A crônica não convence por sua complexidade. Ela te toca através da descrição de dois idosos alheios ao nosso mundo apressado (JC 480). Esse gênero não conquista por sua erudição. Ele nos encanta por meio de um relato íntimo sobre uma mãe e sua relação com a educação (JC 464). Antonio Candido diz, em um de seus estudos, que a crônica “na sua despretensão humaniza; e esta humanização lhe permite, como compensação sorrateira, recuperar com a outra mão uma certa profundidade de significado”. E é exatamente essa modéstia que nos permite enxergar a beleza no cachorro Chico do IB (JC 536) ou no jantar de natal do CRUSP (JC 538).
Se eu tivesse espaço, ficaria enaltecendo muitas outras crônicas publicadas.

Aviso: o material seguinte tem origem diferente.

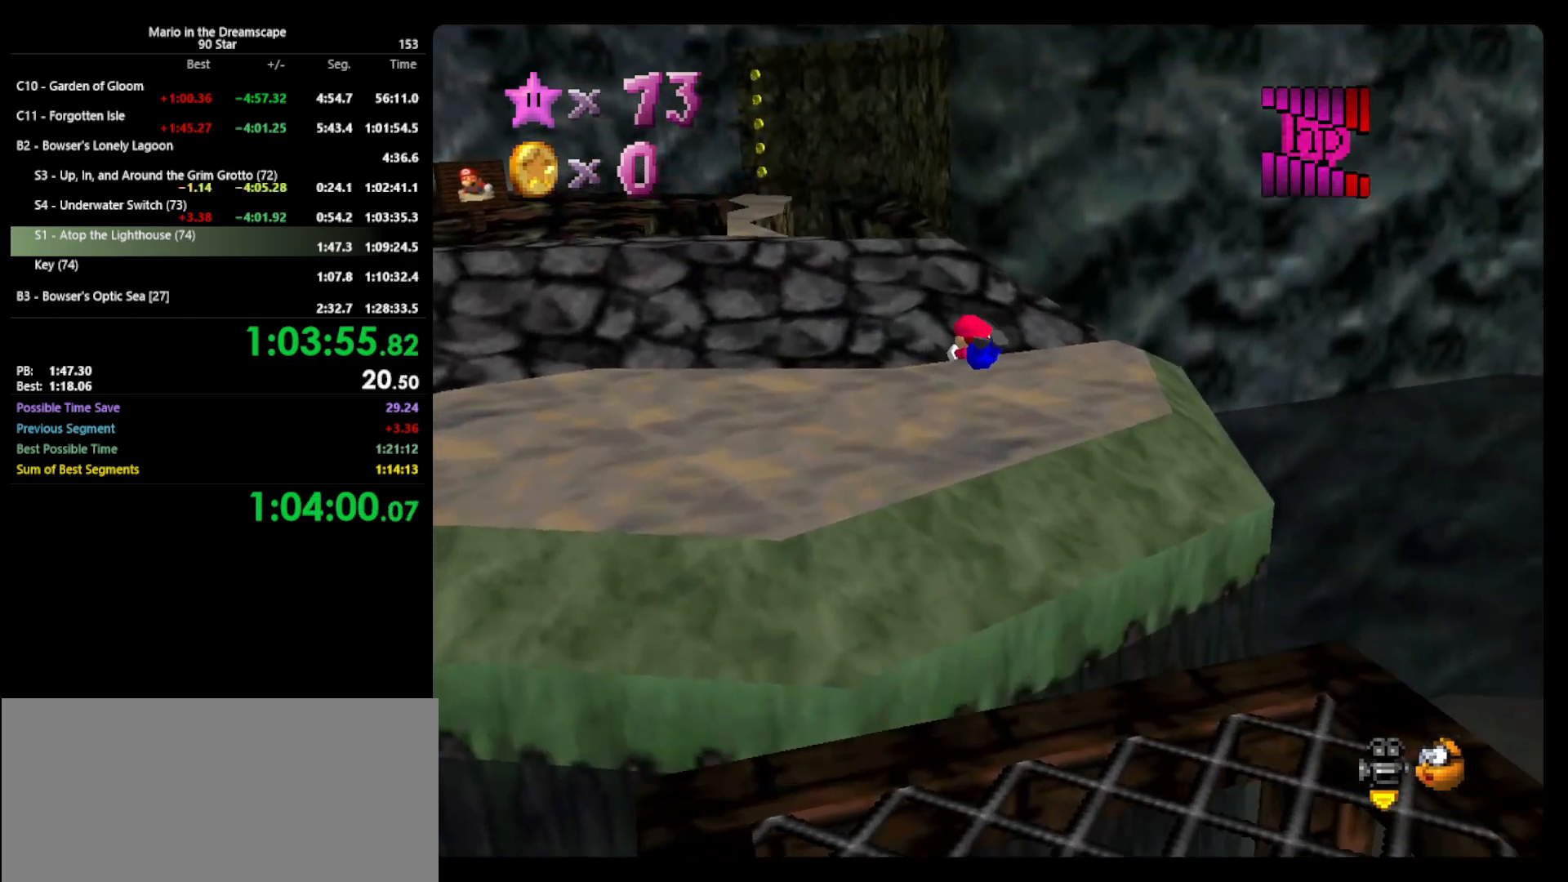
{"buttons": ["B"], "left_stick": "up", "events": [[67, "DPAD_LEFT", "down"], [200, "DPAD_LEFT", "up"], [500, "B", "down"]]}
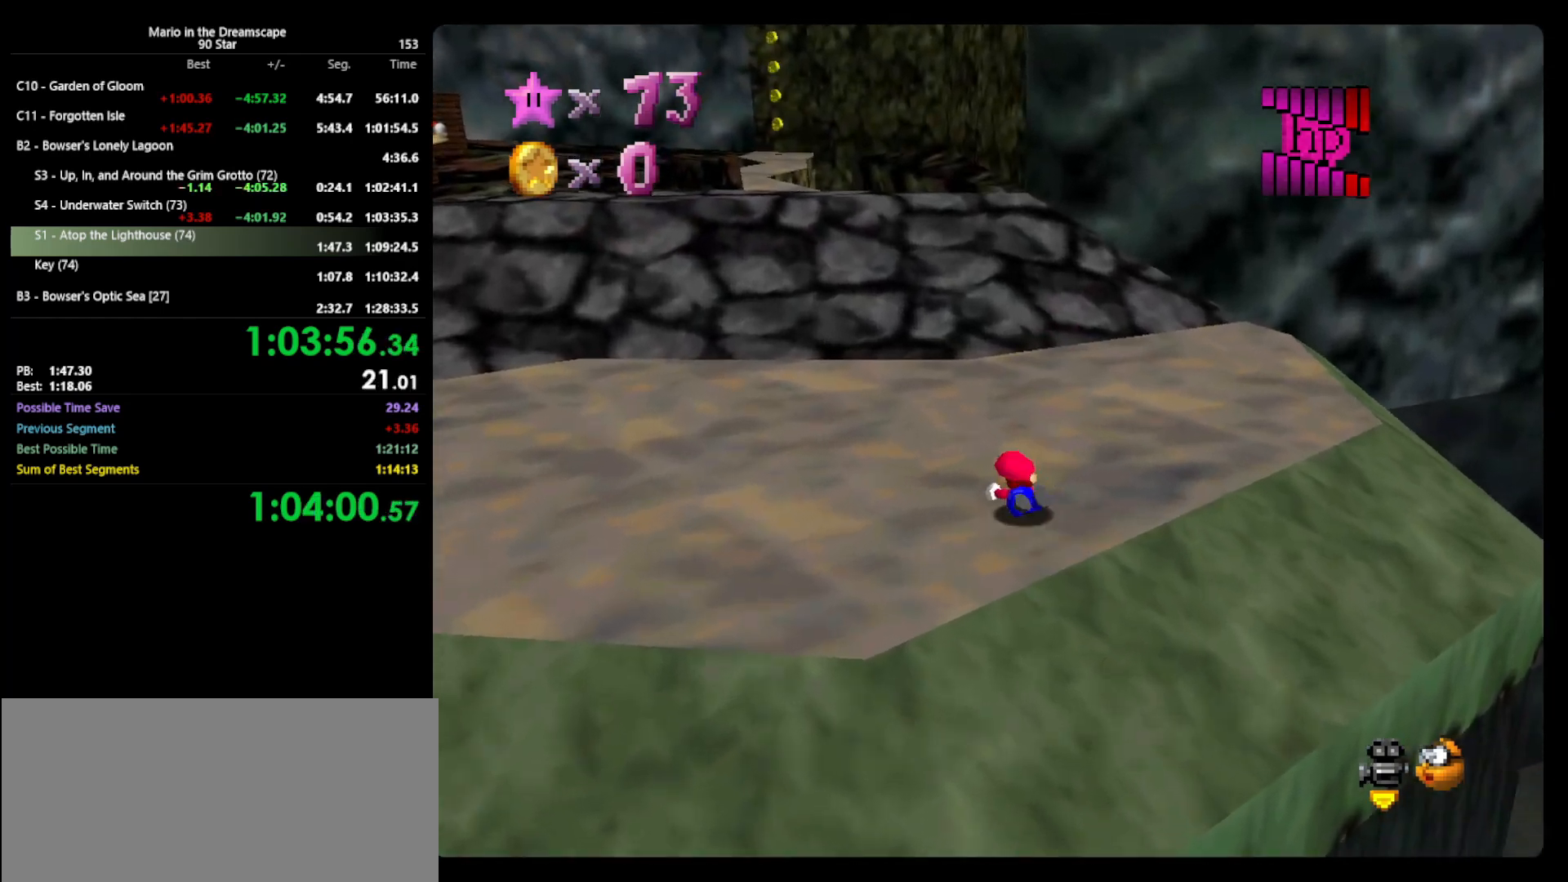
{"buttons": [], "left_stick": "up-left", "events": [[100, "A", "down"], [167, "B", "up"], [200, "A", "up"], [400, "left_stick", "up-left"]]}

Os exemplos não acabam. Como o texto do JC 458: uma reflexão angustiante sobre o caso de estupro de uma mulher por mais de trinta homens. Ou a produção do JC 533, que escancara as habitações precárias oferecidas ao redor da Universidade. Assim como a crônica lírica encantadora da edição 497. Mas, infelizmente, tenho que concluir esse texto.Os grandes jornais, cada vez mais, estão priorizando colunas e artigos de opinião em vez de crônicas. Esses textos são essenciais para a democracia, porém atuam de maneira diferente sobre os leitores. Colunas e artigos informam, evidenciam pontos de vista e contextualizam nossa realidade. A crônica, por outro lado, nos desvirtualiza do dia a dia, o que permite repararmos nas coisas que geralmente passam despercebidas. E, nessa ruptura do olhar, de certo modo, conseguimos nos reencontrar e recuperar nossa individualidade. Em um mundo no qual rotinas monótonas e passivas preponderam, a crônica se tornou um artifício elucidativo essencial para nós. Portanto, esse gênero literário-jornalístico, é indispensável não apenas para o Jornal do Campus, mas para a nossa sociedade. Exaltemos, então, esse espaço e vida longa às crônicas!